Immune checkpoint inhibitors (ICIs) have shown numerous clinical benefits in multiple cancer types, but good predictive biomarkers are severely lacking. Although increasing evidence has linked Hedgehog (Hh) signaling pathway with tumor development, a systematic investigation for its potential as a biomarker remains elusive.

We collected and analyzed the transcriptional data and clinical outcomes of diverse cancers from the Cancer Genome Atlas and four published ICI datasets. Hh activity was estimated by conducting a single-sample gene-set enrichment analysis (ssGSEA) for the Hh-related genes and calculating the ssGSEA score in each tumor sample.
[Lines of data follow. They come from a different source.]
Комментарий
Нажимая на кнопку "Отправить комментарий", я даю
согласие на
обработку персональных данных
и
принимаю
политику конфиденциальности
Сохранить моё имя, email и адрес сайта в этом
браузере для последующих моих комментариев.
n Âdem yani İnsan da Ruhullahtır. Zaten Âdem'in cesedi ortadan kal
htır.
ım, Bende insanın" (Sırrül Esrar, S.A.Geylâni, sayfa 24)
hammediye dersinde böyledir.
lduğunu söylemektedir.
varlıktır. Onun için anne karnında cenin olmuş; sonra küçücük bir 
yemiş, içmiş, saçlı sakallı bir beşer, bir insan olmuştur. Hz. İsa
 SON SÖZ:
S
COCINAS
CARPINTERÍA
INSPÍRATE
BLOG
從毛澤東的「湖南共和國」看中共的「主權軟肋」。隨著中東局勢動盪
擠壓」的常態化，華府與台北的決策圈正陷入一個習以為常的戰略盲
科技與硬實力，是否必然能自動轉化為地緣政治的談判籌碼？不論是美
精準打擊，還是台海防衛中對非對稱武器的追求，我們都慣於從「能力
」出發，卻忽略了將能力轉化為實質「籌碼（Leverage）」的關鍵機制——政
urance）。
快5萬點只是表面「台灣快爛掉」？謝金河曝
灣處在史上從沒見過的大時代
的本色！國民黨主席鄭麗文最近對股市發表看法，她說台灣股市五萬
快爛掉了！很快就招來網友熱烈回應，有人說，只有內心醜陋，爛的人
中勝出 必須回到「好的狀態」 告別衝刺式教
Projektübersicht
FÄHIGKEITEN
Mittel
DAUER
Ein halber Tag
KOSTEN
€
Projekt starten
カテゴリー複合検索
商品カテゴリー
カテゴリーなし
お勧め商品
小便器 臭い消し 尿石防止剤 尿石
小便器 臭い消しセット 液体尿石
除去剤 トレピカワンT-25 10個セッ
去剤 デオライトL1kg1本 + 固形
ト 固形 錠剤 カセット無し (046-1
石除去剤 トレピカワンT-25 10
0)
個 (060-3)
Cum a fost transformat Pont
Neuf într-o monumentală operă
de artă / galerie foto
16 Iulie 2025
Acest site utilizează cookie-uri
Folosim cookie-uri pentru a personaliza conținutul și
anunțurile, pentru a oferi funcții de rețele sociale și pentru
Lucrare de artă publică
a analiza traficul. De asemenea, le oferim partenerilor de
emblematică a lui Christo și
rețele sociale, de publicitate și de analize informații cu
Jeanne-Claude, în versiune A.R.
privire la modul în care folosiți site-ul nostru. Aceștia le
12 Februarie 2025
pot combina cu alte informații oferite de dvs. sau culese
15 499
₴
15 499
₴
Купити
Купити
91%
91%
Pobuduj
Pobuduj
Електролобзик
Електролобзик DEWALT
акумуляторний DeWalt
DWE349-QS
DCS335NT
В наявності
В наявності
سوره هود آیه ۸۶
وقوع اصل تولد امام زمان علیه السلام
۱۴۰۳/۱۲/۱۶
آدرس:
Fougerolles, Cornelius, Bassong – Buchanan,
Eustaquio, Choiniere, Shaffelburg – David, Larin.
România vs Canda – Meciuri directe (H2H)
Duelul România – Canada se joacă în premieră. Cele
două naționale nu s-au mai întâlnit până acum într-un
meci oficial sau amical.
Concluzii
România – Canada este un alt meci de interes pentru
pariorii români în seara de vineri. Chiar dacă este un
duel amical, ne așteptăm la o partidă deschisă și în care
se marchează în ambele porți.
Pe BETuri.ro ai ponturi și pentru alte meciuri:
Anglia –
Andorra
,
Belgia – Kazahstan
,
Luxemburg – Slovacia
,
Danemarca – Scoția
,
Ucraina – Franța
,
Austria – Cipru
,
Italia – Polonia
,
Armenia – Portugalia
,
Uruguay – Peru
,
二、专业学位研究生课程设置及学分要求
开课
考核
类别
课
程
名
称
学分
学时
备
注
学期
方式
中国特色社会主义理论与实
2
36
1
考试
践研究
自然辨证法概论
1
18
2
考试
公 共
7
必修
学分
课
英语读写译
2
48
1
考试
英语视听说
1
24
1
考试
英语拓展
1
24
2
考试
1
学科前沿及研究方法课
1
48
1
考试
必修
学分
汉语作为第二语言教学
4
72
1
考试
Our findings suggest that tumors with high Hh activity displayed multiple immunosuppressive characteristics, including lack of anti-tumor response pathways, downregulation of immune effectors, enrichment of immunosuppressive cells and chemokines, and activation of immunosuppressive signaling. Notably, patients in the non-response group had enriched Hh activity and showed worse overall survival (OS; pooled HR = 1.50, 95% CI = 1.02-2.21, p = 0.039). In the subgroup of high programmed cell death ligand 1 (PD-L1) expression, patients who harbored high Hh activity displayed a dramatically lower response rate to ICIs and a strikingly worse OS (pooled HR = 2.89, 95% CI = 1.53-5.49, p < 0.001).

Increased Hh activity correlates with tumor immunosuppression across diverse cancers. Hh activity is not only a predictive biomarker for resistance to ICIs but can also better predict clinical outcomes in combination with PD-L1 expression.